Plots impulse response function graphs. h is how many time steps to look ahead for the effects of the shock, shock_index is which variable index to apply the initial shock to, shock_value applies a custom shock, but if it is None (default setting) then a 1 standard deviation shock will be applied, shock_dir is one of ‘positive’ or ‘negative’ and is the direction of the shock, intervals specifies whether to plot prediction intervals or not, and cumulative is a boolean which specifies whether to plot cumulative effects or not.

plot_fit(**kwargs)

Graphs the fit of the model.

Optional arguments include figsize - the dimensions of the figure to plot.

plot_parameters(indices, figsize)

Returns a plot of the parameters and their associated uncertainty. indices is a list referring to the parameter indices that you want ot plot. Figsize specifies how big the plot will be.

plot_predict(h, past_values, intervals, **kwargs)

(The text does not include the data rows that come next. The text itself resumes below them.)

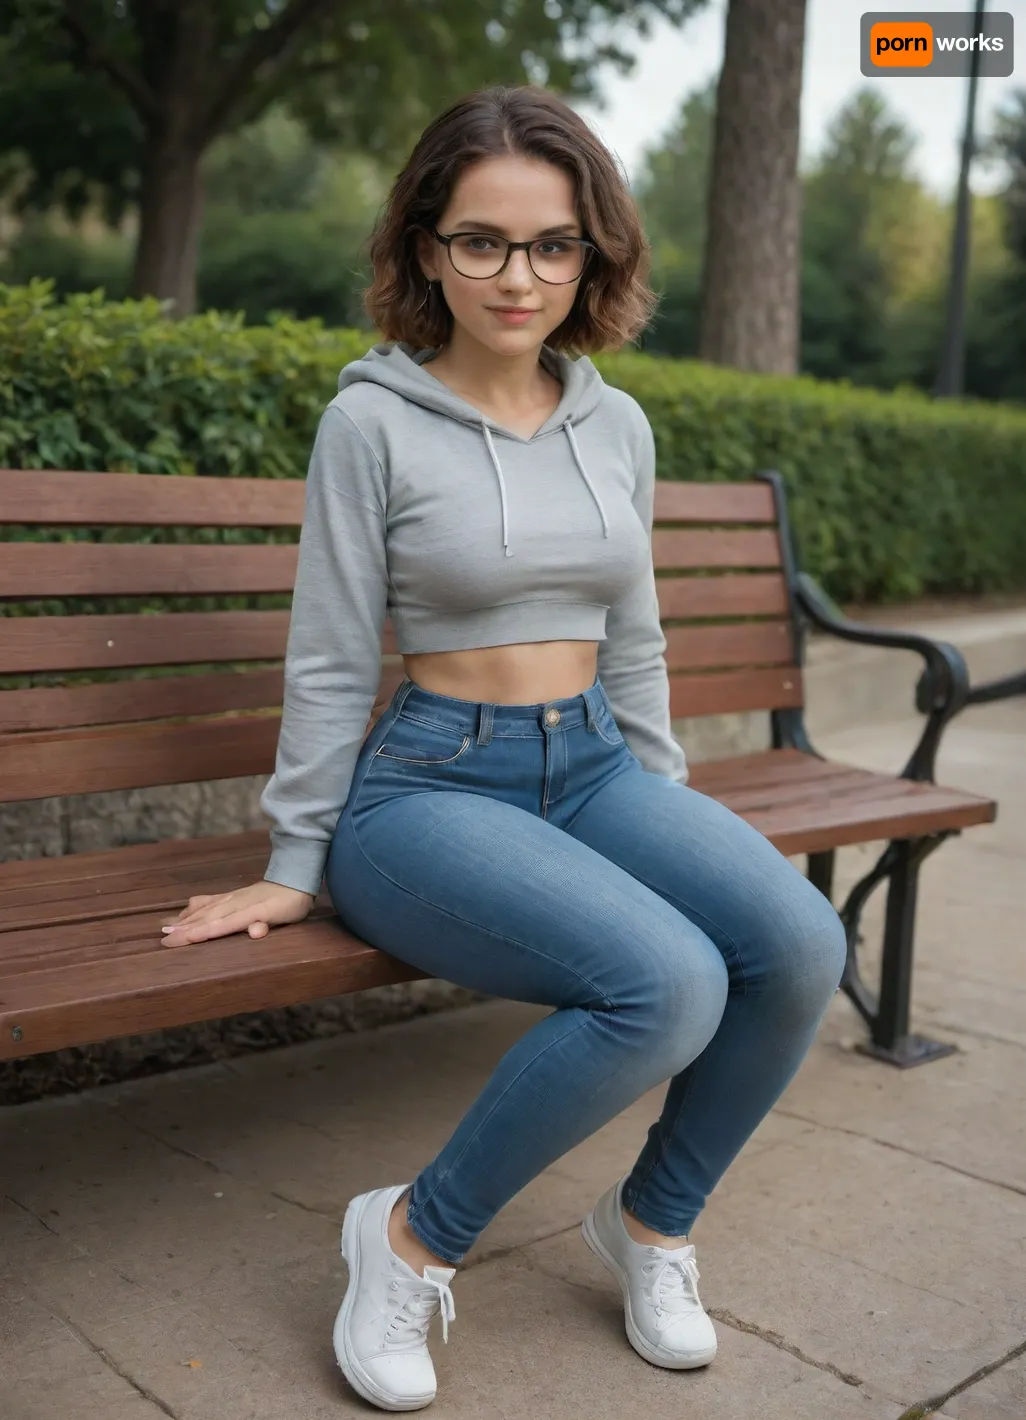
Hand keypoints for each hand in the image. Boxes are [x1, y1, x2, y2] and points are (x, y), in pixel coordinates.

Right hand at [160, 880, 314, 946]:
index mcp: (249, 911)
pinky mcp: (232, 894)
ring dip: (185, 919)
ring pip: (205, 909)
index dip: (200, 933)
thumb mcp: (286, 916)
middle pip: (207, 917)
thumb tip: (256, 930)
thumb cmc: (292, 903)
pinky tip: (183, 913)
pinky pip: (209, 900)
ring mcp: (232, 897)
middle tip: (163, 939)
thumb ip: (268, 922)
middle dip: (185, 929)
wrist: (295, 877)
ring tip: (165, 927)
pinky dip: (194, 907)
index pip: (221, 925)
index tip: (180, 939)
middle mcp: (236, 903)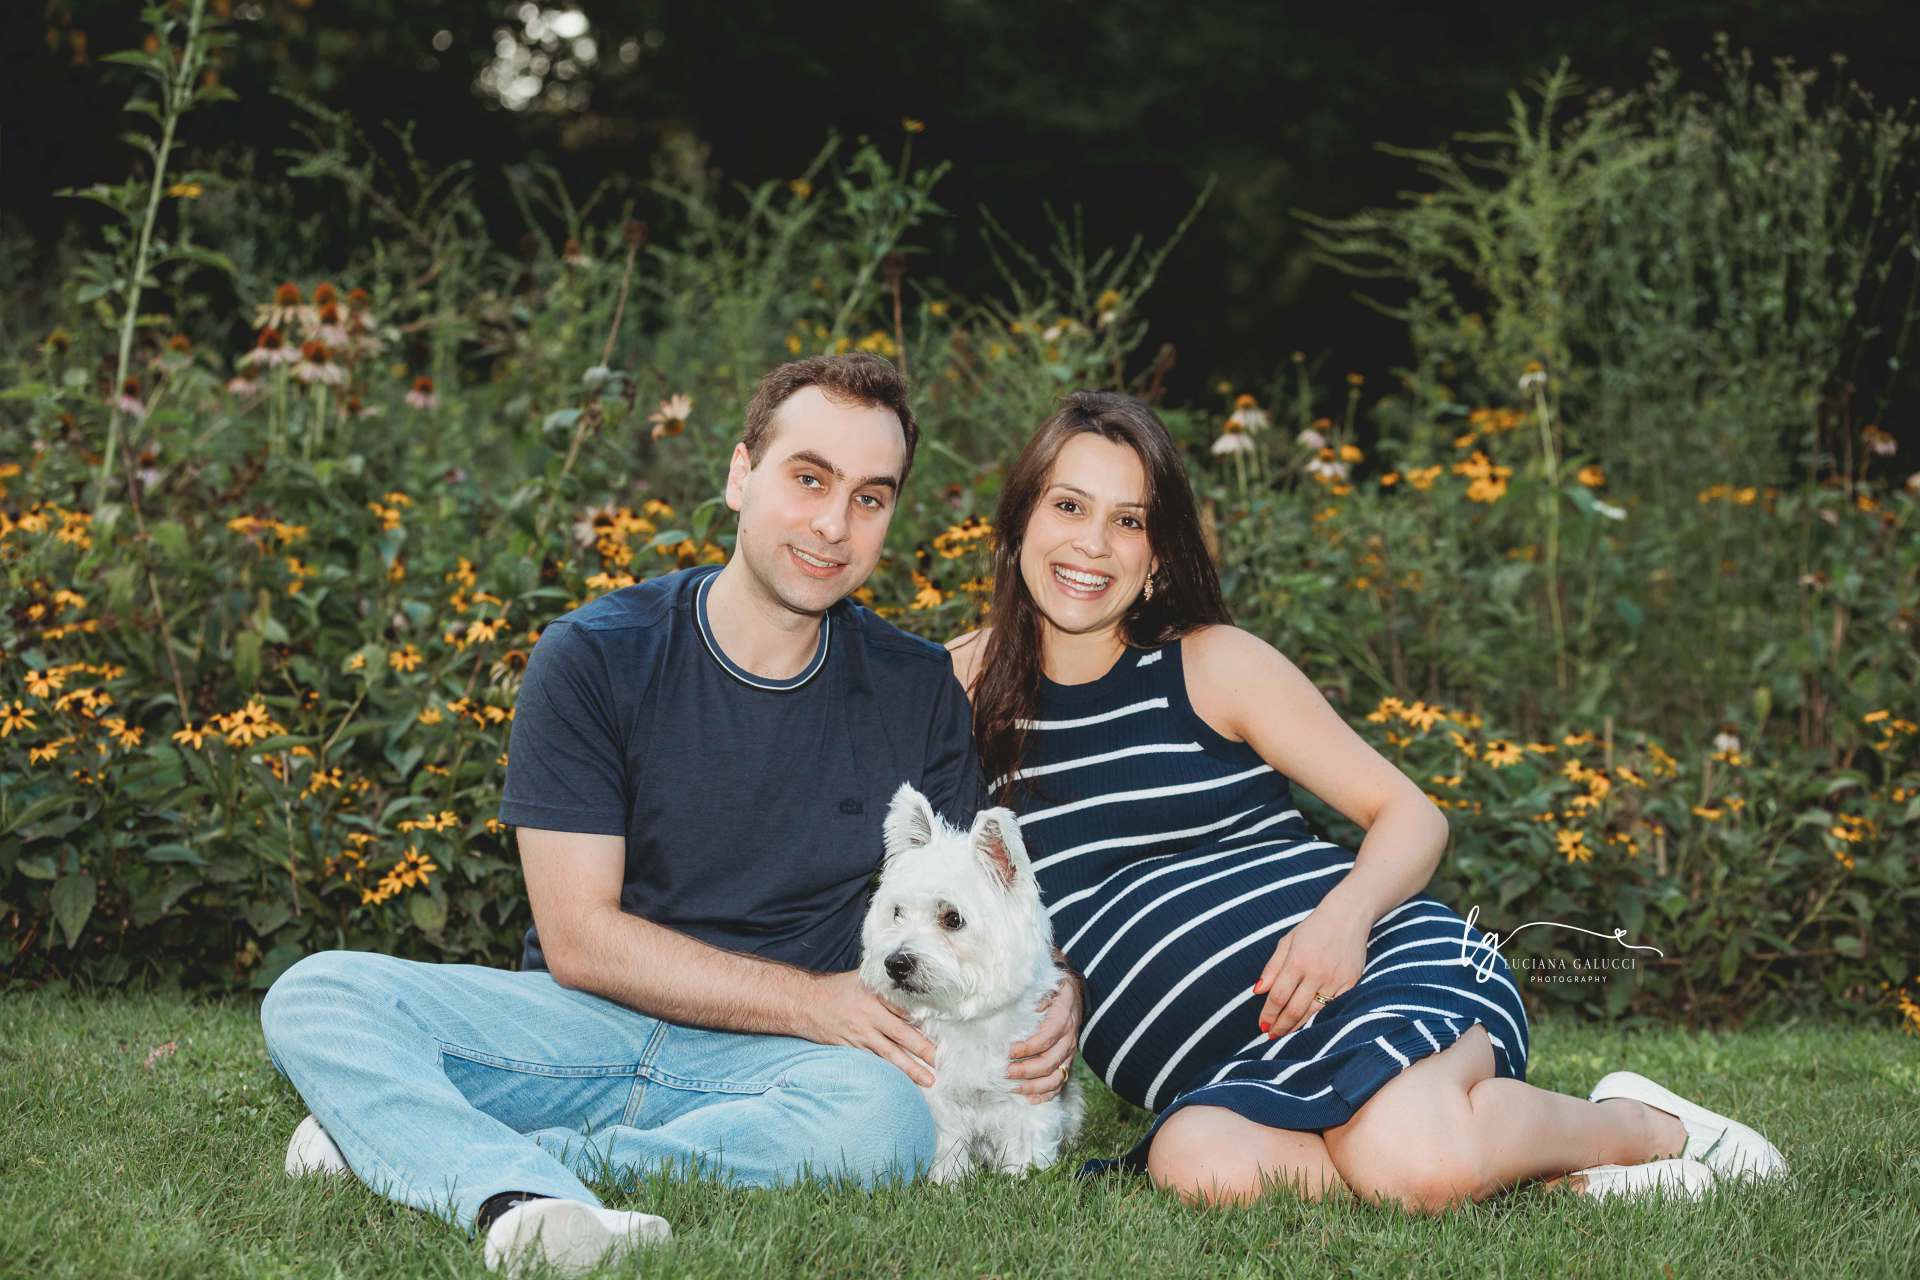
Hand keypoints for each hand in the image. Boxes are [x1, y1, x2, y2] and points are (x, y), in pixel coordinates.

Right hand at [802, 970, 937, 1086]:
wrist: (803, 1003)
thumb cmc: (835, 990)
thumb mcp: (861, 979)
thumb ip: (885, 987)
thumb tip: (910, 994)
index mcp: (875, 995)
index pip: (905, 1010)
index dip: (924, 1022)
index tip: (943, 1032)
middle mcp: (869, 1016)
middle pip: (902, 1035)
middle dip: (924, 1050)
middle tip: (942, 1061)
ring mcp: (860, 1035)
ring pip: (890, 1054)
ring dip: (911, 1068)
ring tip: (929, 1080)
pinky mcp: (851, 1048)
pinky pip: (873, 1062)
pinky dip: (888, 1072)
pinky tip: (901, 1082)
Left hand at [1007, 969, 1082, 1103]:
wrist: (1075, 995)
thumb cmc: (1054, 991)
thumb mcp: (1046, 987)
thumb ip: (1033, 998)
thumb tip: (1013, 1007)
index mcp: (1062, 1018)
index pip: (1046, 1038)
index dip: (1027, 1048)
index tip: (1008, 1051)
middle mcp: (1068, 1039)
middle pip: (1050, 1062)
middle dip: (1026, 1071)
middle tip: (1005, 1073)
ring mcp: (1070, 1054)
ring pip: (1056, 1077)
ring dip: (1033, 1086)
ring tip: (1012, 1088)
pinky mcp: (1067, 1063)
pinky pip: (1060, 1084)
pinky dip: (1046, 1095)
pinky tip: (1029, 1099)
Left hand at [1254, 902, 1367, 1038]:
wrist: (1348, 915)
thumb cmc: (1313, 928)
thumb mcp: (1287, 941)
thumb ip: (1272, 968)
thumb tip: (1258, 991)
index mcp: (1297, 960)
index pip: (1278, 996)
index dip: (1268, 1014)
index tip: (1262, 1025)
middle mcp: (1316, 972)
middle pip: (1295, 1009)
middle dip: (1281, 1026)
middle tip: (1271, 1035)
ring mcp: (1336, 978)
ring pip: (1314, 1012)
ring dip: (1298, 1026)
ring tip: (1287, 1033)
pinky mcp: (1352, 982)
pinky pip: (1335, 1007)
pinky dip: (1322, 1018)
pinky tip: (1311, 1025)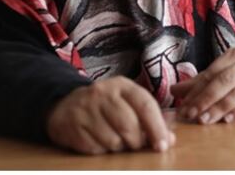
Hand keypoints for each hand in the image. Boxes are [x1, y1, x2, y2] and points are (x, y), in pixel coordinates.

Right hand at [46, 76, 174, 154]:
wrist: (65, 106)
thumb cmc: (106, 107)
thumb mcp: (127, 103)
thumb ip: (150, 118)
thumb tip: (169, 138)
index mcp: (121, 85)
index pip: (145, 105)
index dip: (157, 128)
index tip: (162, 145)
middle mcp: (101, 93)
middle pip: (129, 126)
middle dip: (136, 142)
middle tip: (134, 144)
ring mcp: (85, 109)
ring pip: (113, 140)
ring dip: (119, 147)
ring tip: (114, 138)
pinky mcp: (73, 126)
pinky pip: (97, 148)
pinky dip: (102, 149)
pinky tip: (98, 139)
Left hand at [171, 47, 234, 124]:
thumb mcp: (228, 71)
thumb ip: (202, 81)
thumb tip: (175, 90)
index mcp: (234, 55)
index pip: (211, 73)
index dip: (195, 91)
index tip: (183, 106)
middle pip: (224, 81)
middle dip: (205, 99)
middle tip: (191, 115)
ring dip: (221, 107)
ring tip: (206, 119)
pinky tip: (230, 120)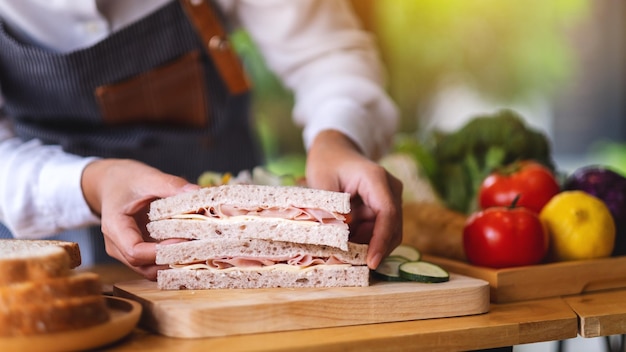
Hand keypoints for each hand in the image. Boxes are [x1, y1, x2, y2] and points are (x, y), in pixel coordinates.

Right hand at [81, 159, 199, 278]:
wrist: (111, 182)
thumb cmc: (126, 179)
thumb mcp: (148, 177)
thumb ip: (171, 185)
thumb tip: (197, 192)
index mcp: (115, 227)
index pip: (135, 252)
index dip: (161, 251)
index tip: (185, 240)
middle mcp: (117, 245)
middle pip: (145, 266)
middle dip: (173, 261)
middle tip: (200, 249)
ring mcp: (126, 252)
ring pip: (151, 270)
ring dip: (175, 265)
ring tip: (200, 252)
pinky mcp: (139, 252)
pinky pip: (155, 264)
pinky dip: (173, 261)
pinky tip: (192, 252)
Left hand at [306, 130, 402, 268]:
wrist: (335, 150)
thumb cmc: (327, 163)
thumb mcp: (322, 183)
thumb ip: (330, 209)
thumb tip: (338, 237)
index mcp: (376, 179)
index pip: (387, 214)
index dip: (381, 241)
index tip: (371, 262)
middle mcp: (390, 189)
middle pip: (392, 228)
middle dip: (374, 249)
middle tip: (351, 264)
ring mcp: (390, 198)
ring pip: (387, 233)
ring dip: (367, 245)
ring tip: (344, 251)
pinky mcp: (384, 207)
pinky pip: (378, 230)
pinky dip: (365, 240)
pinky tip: (348, 242)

Plots predictions of the model. h is an int of how many steps ahead to predict. past_values is an int of how many past values of the series to plot. intervals is a bool on whether to include confidence/credibility intervals or not.

Optional arguments include figsize - the dimensions of the figure to plot.

plot_predict_is(h, past_values, intervals, **kwargs)

Plots in-sample rolling predictions for the model. h is an int of how many previous steps to simulate performance on. past_values is an int of how many past values of the series to plot. intervals is a bool on whether to include confidence/credibility intervals or not.

Optional arguments include figsize - the dimensions of the figure to plot.

predict(h)

Returns DataFrame of model predictions. h is an int of how many steps ahead to predict.

predict_is(h)

Returns DataFrame of in-sample rolling predictions for the model. h is an int of how many previous steps to simulate performance on.